Extracted text
-=-=-

An API defines what a specific system can do and how to call it. MCP sits one layer above: it provides a standard for how an AI agent discovers and invokes any API or tool, regardless of which system sits underneath. Where a traditional API integration is point-to-point, an MCP server acts as a bridge that an AI can find and use without the developer pre-wiring every connection. For operators already running several software platforms, this means future AI tooling can be wired to existing systems through a single, reusable layer rather than rebuilding integrations with each new capability added.
Key takeaways
- MCP is an open standard, now governed by the Linux Foundation, that gives AI agents a single, consistent way to connect to external tools and data sources.
- Any MCP-compatible AI client can use an MCP server, regardless of the underlying AI model or platform: OpenAI, Google DeepMind, and Microsoft have all adopted the protocol.
- MCP sits above individual APIs. You build a server for a system once; every AI tool you add connects to the same server rather than requiring new point-to-point integrations.
- Access is scoped by design: each MCP server exposes only the capabilities you define, so sensitive systems are not exposed beyond what is needed.
- As of March 2026, the MCP SDK is downloaded 97 million times per month, reflecting rapid adoption across the AI industry.
How Cloudfox Helps With MCP
Cloudfox builds and operates MCP-connected stacks for PBSA and BTR operators. Our own Chief of Staff AI agent runs on MCP, connecting to HubSpot (contacts, deals, tasks), Outlook (email and calendar), Xero (financial data), and internal databases through a single protocol layer. When we implement HubSpot for an operator, we design the integration architecture so that AI tooling can be added without rebuilding connections from scratch each time: MCP servers wrap your CRM, your finance stack, and your property management system, and any AI agent you introduce can address all three through one standard interface. The result is a system that gets more capable as AI matures, without generating a maintenance backlog of bespoke connectors. To see how this fits our broader implementation approach, visit cloudfox.it/what-we-do.
Frequently Asked Questions About MCP
Do we need MCP if we already have API integrations?
Existing API integrations keep working. MCP sits above them: it gives any AI agent a standard way to discover and call those integrations without you writing additional glue code per agent. If you add a second AI tool in future, it connects to the same MCP servers rather than requiring a fresh round of custom API work.
Is MCP only for Anthropic's Claude, or does it work with other AI tools?
MCP is an open standard now governed by the Agentic AI Foundation under the Linux Foundation. OpenAI, Google DeepMind, and Microsoft have all adopted it. An MCP server you build today works with any MCP-compatible AI client, regardless of the underlying model.
How does MCP differ from a standard CRM integration or Zapier workflow?
Zapier and point-to-point CRM integrations move data between systems on a fixed trigger-action basis. MCP lets an AI agent reason about which tool to use and when, then call it dynamically. The agent decides the sequence; it is not pre-scripted. This supports more complex, multi-step tasks that would require separate automations to cover every scenario.
What does MCP mean in practice for a PBSA operator?
In practical terms, MCP is what allows an AI assistant to check a HubSpot deal, pull the related invoices from Xero, and draft a response in Outlook in a single step, without a human switching between three systems. The AI connects to all three through MCP servers and handles the retrieval and action in sequence.
Is MCP secure to use with sensitive property management or financial data?
MCP servers are built and hosted by the operator or their implementation partner, not by Anthropic or the AI provider. Data stays within your chosen infrastructure. Each server exposes only the capabilities you define, so access is scoped by design. As with any integration, the security posture depends on how the server is built and where it is hosted.

-=-=-

Dataset
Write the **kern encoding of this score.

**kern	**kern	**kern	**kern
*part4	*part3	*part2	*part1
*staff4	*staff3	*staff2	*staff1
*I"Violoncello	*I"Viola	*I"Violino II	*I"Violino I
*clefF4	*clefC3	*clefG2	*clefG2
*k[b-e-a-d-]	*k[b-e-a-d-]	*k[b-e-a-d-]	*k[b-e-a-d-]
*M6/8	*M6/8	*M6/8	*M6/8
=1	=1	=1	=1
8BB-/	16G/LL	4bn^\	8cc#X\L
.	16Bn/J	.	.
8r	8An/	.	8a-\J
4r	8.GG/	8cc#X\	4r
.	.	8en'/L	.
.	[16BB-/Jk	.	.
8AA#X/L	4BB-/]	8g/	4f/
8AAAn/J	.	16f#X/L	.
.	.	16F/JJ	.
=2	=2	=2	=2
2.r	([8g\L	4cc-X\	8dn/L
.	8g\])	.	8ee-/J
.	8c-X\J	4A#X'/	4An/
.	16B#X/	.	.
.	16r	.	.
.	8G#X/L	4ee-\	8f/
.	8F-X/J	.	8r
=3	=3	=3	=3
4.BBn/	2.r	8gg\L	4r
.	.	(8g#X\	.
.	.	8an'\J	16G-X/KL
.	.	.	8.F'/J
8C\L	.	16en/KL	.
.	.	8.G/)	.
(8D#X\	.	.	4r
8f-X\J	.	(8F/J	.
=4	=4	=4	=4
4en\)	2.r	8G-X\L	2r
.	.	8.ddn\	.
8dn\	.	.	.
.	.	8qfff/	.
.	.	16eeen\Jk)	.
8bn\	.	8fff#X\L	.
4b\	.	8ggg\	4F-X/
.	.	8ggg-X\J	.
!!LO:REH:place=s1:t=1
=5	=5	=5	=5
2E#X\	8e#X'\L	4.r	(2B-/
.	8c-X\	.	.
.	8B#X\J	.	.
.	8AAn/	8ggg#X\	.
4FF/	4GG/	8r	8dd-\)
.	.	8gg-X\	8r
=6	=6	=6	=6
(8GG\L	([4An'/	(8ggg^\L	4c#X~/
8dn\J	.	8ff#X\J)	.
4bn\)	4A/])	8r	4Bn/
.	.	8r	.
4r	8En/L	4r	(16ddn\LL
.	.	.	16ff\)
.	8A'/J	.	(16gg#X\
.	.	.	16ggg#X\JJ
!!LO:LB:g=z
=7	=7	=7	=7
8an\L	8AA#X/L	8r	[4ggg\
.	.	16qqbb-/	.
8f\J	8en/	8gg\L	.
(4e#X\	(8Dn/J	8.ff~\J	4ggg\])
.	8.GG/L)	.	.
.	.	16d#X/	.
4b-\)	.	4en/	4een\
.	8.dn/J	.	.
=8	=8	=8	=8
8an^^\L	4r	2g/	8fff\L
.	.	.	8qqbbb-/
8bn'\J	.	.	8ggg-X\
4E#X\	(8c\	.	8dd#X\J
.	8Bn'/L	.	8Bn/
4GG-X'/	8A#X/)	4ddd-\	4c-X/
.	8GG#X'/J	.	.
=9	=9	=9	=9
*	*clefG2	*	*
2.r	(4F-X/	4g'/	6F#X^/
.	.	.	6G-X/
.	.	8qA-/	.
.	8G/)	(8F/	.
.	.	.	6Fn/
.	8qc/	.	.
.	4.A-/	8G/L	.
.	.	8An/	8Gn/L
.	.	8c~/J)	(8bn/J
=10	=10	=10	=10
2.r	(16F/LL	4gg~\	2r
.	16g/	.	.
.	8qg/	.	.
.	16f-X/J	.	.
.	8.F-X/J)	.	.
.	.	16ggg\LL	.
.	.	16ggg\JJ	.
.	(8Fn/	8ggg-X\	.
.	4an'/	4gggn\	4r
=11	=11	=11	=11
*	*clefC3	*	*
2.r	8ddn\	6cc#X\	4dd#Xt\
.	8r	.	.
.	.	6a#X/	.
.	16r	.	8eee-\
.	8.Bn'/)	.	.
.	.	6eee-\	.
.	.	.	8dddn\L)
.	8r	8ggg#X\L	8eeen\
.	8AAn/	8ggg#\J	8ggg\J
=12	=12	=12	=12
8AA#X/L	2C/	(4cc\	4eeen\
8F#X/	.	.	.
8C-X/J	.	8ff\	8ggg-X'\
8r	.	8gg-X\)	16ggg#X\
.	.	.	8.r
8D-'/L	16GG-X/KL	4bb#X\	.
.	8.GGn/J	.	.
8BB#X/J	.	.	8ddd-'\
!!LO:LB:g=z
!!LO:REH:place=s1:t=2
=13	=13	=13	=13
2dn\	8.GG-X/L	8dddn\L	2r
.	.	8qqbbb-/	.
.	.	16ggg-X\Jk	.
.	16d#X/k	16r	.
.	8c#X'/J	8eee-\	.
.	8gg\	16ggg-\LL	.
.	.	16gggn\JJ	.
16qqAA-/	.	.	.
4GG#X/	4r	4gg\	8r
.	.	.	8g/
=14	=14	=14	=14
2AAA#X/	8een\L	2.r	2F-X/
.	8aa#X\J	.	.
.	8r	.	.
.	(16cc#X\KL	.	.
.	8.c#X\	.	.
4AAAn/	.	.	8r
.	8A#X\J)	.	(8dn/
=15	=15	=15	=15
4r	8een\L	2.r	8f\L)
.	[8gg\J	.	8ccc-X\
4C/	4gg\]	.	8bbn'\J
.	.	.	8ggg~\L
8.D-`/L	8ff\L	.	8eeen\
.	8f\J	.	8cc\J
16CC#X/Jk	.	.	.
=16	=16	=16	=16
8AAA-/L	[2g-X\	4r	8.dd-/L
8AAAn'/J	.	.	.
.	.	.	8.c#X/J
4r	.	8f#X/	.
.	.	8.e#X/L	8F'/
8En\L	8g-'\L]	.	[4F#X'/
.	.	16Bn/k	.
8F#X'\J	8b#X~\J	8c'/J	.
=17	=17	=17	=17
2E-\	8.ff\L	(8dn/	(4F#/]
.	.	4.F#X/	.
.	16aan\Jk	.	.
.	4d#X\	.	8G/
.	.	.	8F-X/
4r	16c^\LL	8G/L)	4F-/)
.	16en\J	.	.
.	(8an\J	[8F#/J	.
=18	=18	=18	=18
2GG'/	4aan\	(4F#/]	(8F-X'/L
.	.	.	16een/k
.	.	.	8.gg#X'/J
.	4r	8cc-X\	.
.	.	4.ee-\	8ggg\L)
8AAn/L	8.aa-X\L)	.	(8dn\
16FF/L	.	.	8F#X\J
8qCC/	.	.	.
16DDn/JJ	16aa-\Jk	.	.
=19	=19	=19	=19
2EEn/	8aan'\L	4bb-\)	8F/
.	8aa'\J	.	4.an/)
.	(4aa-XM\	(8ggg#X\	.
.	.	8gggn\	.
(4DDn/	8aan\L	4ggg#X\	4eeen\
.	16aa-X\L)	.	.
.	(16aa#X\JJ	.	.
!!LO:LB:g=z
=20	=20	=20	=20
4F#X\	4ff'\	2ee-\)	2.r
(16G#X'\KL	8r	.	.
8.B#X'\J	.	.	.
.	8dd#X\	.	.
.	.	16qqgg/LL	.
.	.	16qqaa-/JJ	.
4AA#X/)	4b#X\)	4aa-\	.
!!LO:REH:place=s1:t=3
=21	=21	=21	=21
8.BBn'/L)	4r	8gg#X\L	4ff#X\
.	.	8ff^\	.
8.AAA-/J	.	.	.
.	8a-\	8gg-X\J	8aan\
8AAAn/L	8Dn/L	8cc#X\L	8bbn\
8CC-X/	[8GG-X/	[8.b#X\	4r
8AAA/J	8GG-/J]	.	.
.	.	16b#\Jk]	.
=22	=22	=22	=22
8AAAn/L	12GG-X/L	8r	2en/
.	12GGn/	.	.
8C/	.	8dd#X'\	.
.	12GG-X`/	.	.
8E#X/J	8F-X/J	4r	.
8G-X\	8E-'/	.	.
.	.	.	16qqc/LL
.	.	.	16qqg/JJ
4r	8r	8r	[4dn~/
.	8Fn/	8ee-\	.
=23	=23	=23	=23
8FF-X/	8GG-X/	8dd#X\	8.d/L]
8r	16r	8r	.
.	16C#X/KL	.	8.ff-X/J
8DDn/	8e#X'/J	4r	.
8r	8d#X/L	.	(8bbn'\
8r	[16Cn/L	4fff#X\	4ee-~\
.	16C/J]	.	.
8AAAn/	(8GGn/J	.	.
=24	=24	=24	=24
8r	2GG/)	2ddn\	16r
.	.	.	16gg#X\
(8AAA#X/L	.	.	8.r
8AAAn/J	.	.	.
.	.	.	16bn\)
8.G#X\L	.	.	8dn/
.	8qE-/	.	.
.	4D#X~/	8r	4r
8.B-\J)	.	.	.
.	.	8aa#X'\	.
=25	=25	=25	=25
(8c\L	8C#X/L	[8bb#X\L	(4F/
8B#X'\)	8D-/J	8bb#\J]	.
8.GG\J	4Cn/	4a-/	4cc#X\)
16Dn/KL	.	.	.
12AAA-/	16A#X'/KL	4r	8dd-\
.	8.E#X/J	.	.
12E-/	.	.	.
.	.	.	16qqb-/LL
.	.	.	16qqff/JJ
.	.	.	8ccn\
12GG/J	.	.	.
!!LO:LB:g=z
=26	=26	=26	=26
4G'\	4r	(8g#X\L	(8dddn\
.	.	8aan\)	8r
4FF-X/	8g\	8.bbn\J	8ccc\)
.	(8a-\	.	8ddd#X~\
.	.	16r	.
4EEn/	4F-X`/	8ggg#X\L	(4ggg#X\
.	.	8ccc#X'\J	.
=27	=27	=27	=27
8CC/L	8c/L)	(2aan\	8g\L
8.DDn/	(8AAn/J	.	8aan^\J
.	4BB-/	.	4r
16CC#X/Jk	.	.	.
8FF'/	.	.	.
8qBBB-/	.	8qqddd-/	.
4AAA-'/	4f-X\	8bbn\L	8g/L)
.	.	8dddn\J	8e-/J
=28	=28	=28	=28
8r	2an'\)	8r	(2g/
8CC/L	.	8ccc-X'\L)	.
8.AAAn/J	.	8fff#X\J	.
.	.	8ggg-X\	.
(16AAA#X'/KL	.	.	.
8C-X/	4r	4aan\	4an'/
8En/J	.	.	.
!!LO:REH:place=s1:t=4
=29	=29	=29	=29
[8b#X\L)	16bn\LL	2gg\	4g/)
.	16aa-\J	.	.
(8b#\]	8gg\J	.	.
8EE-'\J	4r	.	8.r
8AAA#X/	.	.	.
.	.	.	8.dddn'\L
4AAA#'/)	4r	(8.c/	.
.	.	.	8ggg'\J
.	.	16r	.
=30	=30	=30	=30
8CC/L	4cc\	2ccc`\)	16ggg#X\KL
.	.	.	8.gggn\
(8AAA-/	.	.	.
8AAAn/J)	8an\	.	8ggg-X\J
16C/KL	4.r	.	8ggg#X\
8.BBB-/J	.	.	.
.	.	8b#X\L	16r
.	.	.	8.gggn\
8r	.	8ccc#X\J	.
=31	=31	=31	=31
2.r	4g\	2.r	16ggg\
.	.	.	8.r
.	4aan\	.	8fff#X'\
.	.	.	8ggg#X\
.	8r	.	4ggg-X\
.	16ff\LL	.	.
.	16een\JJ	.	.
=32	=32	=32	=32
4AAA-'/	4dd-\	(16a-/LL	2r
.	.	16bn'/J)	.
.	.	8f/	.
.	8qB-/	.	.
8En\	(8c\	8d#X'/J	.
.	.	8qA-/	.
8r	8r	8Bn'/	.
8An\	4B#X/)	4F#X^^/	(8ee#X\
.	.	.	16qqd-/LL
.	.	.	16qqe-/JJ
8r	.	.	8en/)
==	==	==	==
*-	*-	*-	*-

-=-=-

What needs to be done
Set down, word for word, the part of the MCP text from "Zapier and point-to-point" to "cover every scenario.".

Output of the task
Zapier and point-to-point CRM integrations move data between systems on a fixed trigger-action basis. MCP lets an AI agent reason about which tool to use and when, then call it dynamically. The agent decides the sequence; it is not pre-scripted. This supports more complex, multi-step tasks that would require separate automations to cover every scenario.